Una desconfianza que puede golpear el alto nivel de apoyo que aún mantiene Javier Milei pese al ajuste permanente.
Cuando esta semana se conozca el índice de precios con el “método viejo”, se generarán más dudas sobre el freno en el proceso de desinflación. La desprolijidad que rodeó la renuncia de Marco Lavagna hizo sonar alarmas en medio de una actividad que sigue estancada, sin recuperación en el poder adquisitivo de la población y con una paritarias frenadas por debajo de la inflación, se la mida como se la mida. El gobierno necesita profundizar el ajuste para mantener los compromisos fiscales. ¿Hasta cuándo?
Después de romper anteriores pronósticos, Milei asegura ahora que la inflación mensual empezará con 0 a partir de agosto, para terminar por desaparecer el año próximo. Con porcentajes que no bajan del 2% en los dos primeros meses del año parece difícil que se cumpla ese pronóstico, a menos que el ajuste sea más duro. Pero esto lleva a la preocupación por los ingresos. La recaudación impositiva cae desde hace seis meses, y eso lleva al otro gran tema de la semana: la reforma laboral.
Ocurre que la baja en la recaudación condiciona la negociación con los gobernadores para que aprueben la ley laboral, que incluye la posibilidad de una baja del impuesto a las ganancias para las empresas. Si se aprueba sin cambios, el proyecto implicaría un recorte significativo de los fondos que reciben las provincias en concepto de coparticipación federal.
Por eso en las reuniones que el gobierno nacional ha mantenido con los mandatarios provinciales les ha venido prometiendo, de uno en uno, fondos para temas puntuales, como obra pública y ayuda para las cajas previsionales de las provincias. Promesas que están rodeadas de desconfianza.
Milei asegura que con la aprobación de esta reforma laboral se empezará a reactivar el mercado de empleo y se va a frenas el trabajo “en negro”. Los ejes del proyecto son reducir cálculos indemnizatorios, contar con más facilidades para emplear y despedir personal, limitar el derecho a huelga y licuar el poder de representación y recaudación sindical.

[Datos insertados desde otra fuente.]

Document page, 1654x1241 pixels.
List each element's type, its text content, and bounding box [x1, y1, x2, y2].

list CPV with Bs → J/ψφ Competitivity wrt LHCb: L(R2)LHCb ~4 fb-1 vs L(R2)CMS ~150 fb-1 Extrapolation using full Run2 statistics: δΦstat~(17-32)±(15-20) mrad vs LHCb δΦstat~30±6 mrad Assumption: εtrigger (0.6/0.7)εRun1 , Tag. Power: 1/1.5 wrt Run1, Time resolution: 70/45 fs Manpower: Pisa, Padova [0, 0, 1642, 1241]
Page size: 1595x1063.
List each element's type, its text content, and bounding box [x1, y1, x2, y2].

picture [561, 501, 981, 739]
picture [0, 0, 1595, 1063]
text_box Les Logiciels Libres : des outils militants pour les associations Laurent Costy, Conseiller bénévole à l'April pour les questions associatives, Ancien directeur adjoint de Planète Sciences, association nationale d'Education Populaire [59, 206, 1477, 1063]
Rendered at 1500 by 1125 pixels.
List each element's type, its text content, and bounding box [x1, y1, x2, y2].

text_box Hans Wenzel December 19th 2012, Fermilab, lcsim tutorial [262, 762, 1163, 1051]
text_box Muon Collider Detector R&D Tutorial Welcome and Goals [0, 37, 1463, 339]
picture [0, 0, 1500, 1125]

Hoy el panorama laboral en el país es claramente malo: aumenta el desempleo, el que aparece es “en negro” o los cuentapropistas, tanto formales (monotributistas) como informales. Y esto en el sector privado, en el estatal es mucho peor.
En los primeros dos años de la gestión de Milei 270.852 asalariados formales perdieron su puesto de trabajo, de acuerdo a los registros del Sistema Integrado Previsional Argentino (SIPA). De esas bajas, 63.234 son del sector público.
Otra vez la desconfianza. Sin un crecimiento de la actividad y del poder de compra de los argentinos, ninguna reforma laboral cambiará significativamente el nivel de empleo en el país.
La desconfianza es muy fuerte también en el mundo sindical. El proyecto es una amenaza el poder de los gremios limitando el derecho a huelga y dejaría de ser obligatorio para los empleadores retener el pago de la cuota sindical y de los aportes solidarios. Se busca también eliminar el concepto de ultraactividad de los convenios colectivos para allanar el camino a que prevalezcan los acuerdos por empresa por sobre los que pacte el gremio principal de la actividad, como sucede en la actualidad.
La CGT no irá, por ahora, al paro. Marchará con fuerza este miércoles al Congreso cuando el Senado trate la reforma. Por lo general, en las marchas de la CGT no hay incidentes ni choques con las fuerzas de seguridad. Pero nunca se sabe.
¿Cómo afectará tanta desconfianza a Javier Milei? Parte de la respuesta estará en el tiempo que se tarde en cumplir -o no- sus promesas sobre inflación y empleo.